# Course pepper for brisket



## nmaust (May 21, 2015)

So, I've always tried to get my pepper course like Aaron Franklin uses but have typically ended up with a mix of course & fine whether using a food processor or mortar and pestle. Tonight I decided to crack 1/3 of a cup small amounts at a time using the mortar and pestle & then strain out the dust.  I look forward to throwing it on a Prime brisket with some salt tomorrow night.  I still had almost 1/3 cup of the course stuff, so it turned out well.


----------



## noboundaries (May 22, 2015)

Looks good.  And nice dedication to crack your own.


----------



## bwsmith_2000 (May 22, 2015)

I use a spice grinder. It works well. You might want to give it a try.


----------



## tbrtt1 (May 22, 2015)

You can buy coarse ground pepper or as mentioned use a spice grinder which I use as well. It has become an essential tool for making rubs. I grind sea salt, cumin seeds, pepper corns of all colors, allspice, nutmeg, etc.


----------



## oldschoolbbq (May 22, 2015)

I can save you a lot of work , go to a Restaurant Supply and get a big container of Cracked Black Pepper , about $11. I too grind a lot of Spices also , but the

Pepper thingy is easier with the Store bought stuff.

Man , I commend you for using the Pepper and Salt (is it Kosher or large Crystal Sea Salt ?) , I use Kosher ( cheap, like $2 will get a big box.).

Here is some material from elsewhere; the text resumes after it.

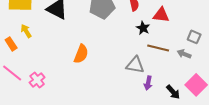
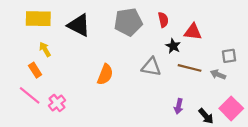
gray square: (194, 37) -> (229, 56), turned -32
orange rectangle: (11, 44) -> (35, 70), moved
gray triangle: (135, 65) -> (151, 67), moved

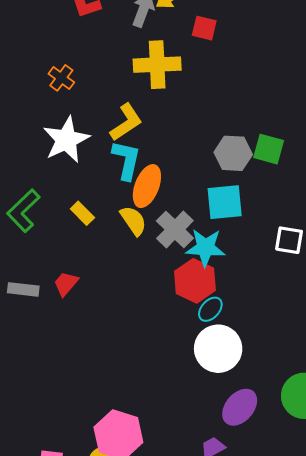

Also , do you (frown) wrap you Brisky while cooking . Now each to his own , but I feel you get a better b*a*rk . JS.

Anyhow as always , have a good time and . . .


----------



## mneeley490 (May 22, 2015)

oldschoolbbq said:


> Also , do you (frown) wrap you Brisky while cooking . Now each to his own , but I feel you get a better b*a*rk . JS.


Aaron Franklin wraps his in butcher paper. I've tried it. It doesn't hold in as much moisture as foil, so you get a better bark.

And I'm too lazy to hand grind pepper (having done it before in a pinch); I get mine in bulk, too. Kudos to nmaust for his perseverance.


----------



## nmaust (May 22, 2015)

I like having the pepper fresh, & it only took a half hour to crack it all.  I go with Kosher salt.  I used to wrap but did my last brisket without wrapping & loved how it turned out.  I'm throwing a 13# prime from Costco on tonight at around 10pm & hope the rain holds off so I can babysit it outside all night. Hopefully I'll remember to post a QView


----------



## nmaust (May 22, 2015)

I like having the pepper fresh, & it only took a half hour to crack it all.  I go with Kosher salt.  I used to wrap but did my last brisket without wrapping & loved how it turned out.  I'm throwing a 13# prime from Costco on tonight at around 10pm & hope the rain holds off so I can babysit it outside all night. Hopefully I'll remember to post a QView


----------



## tbrtt1 (May 23, 2015)

I don't find it much trouble to grind the pepper or any of the other spices. Every couple of weeks I grind up about a cup of sea salt, a cup of peppercorns, about a half cup of cumin seeds. I use this with some brown sugar and other a sundry spices to make a big batch of rub. Lasts me for several smokes, depending on what I an doing. 

FWIW, I don't wrap anything as I think one can see the face of God in a good bark (thats how much I love bark). Also, Franklin doesn't always wrap his briskets, according to what he has said. He did it for one of his videos to show that if you do wrap, you should consider paper in lieu of foil. But I am not an expert on Franklin. May be he has gone to wrapping all his briskies. I'll be posting my brisky I did last night in my sleep in about 2 minutes.


----------